Nem sempre é fácil entender afirmações chocantes de Jesus, como por exemplo:

 

"Há mais alegria no céu por um só pecador que se converte do que por noventa e nove justos que não precisam de conversão."

(Lc 15, 7)

 

Jesus fez esta afirmação, se bem se lembram, depois de contar a história do pastor que deixa noventa e nove ovelhas sozinhas para ir buscar uma única que andava perdida. Jesus com ovelhas, eu com gatos...

Como? Mais alegria por um que regressa do que por noventa e nove que nunca sairam de casa? O reencontro da mãe Tiger com a filha Estrela não podia ser melhor ilustração. Quanta alegria! Naturalmente que a Tiger teria preferido que a sua gatinha nunca tivesse saído de casa, mas lá que a alegria que sentiu com o seu regresso foi mil vezes superior à que sentia antes da sua partida, lá isso foi.

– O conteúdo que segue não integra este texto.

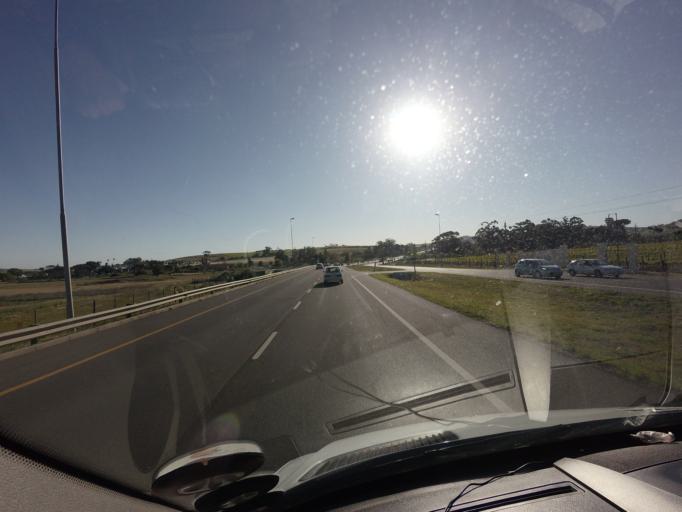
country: ZA
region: Western Cape
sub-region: Cape Winelands District Municipality
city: Stellenbosch
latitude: -33.9527
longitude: 18.8016
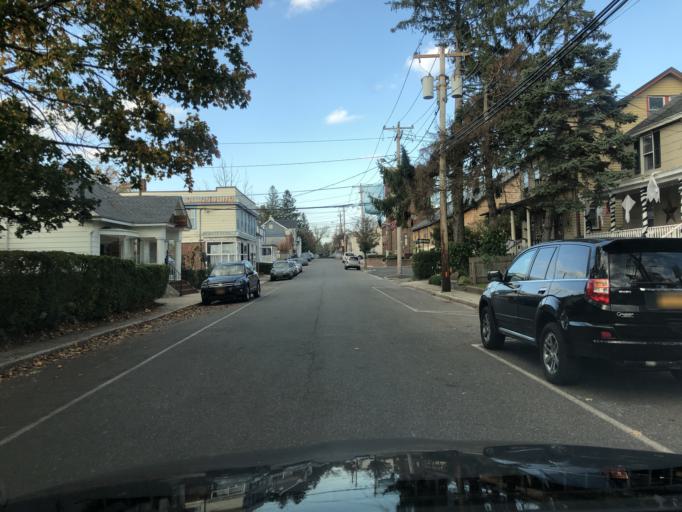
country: US
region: New York
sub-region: Nassau County
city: Sea Cliff
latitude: 40.8476
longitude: -73.6450
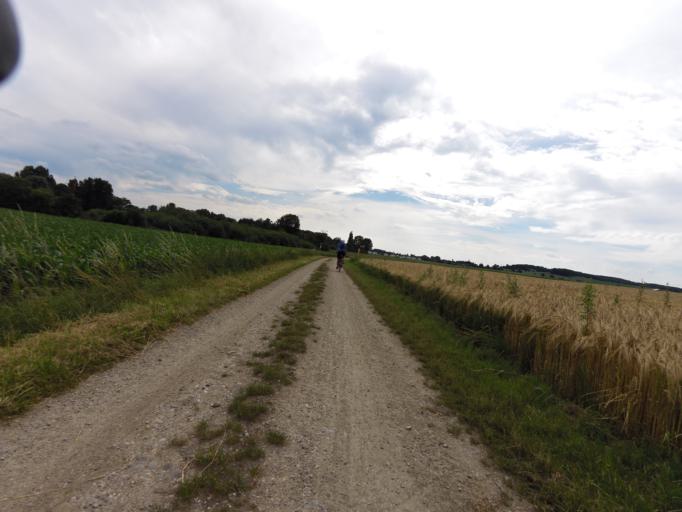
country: DE
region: Bavaria
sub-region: Upper Bavaria
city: Haimhausen
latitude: 48.3081
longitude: 11.5087
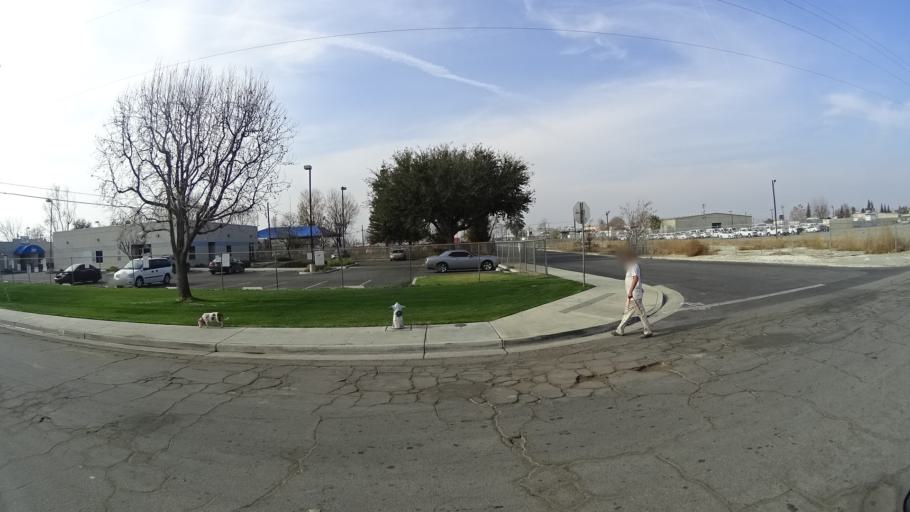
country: US
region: California
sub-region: Kern County
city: Bakersfield
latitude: 35.3700
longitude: -118.9987
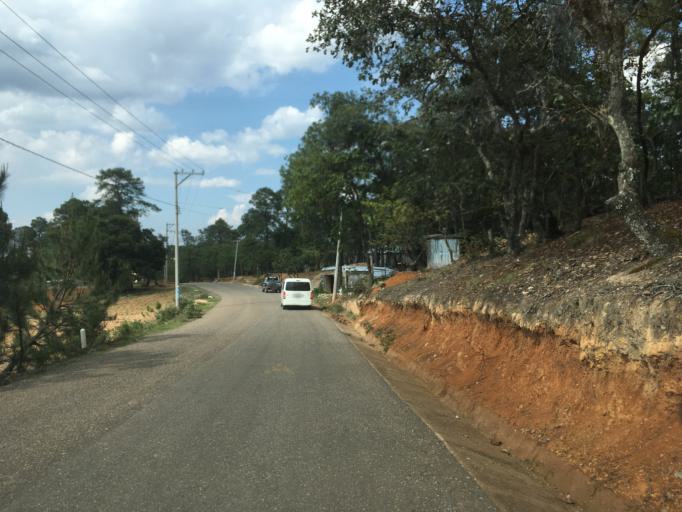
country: MX
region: Oaxaca
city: Santiago Tilantongo
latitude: 17.2151
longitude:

Assim também com o Senhor, quando de todo o coração regressamos ao aconchego do seu abraço paternal. É que todos os dias, ao fim da tarde, Ele sobe ao cimo da colina e prescruta o horizonte, desejoso de que seja esse o dia do nosso regresso...

 

"Quando ainda estava longe, o pai viu-o e, enchendo-se de compaixão, correu a lançar-se-lhe ao pescoço e cobriu-o de beijos." (Lc 15, 20)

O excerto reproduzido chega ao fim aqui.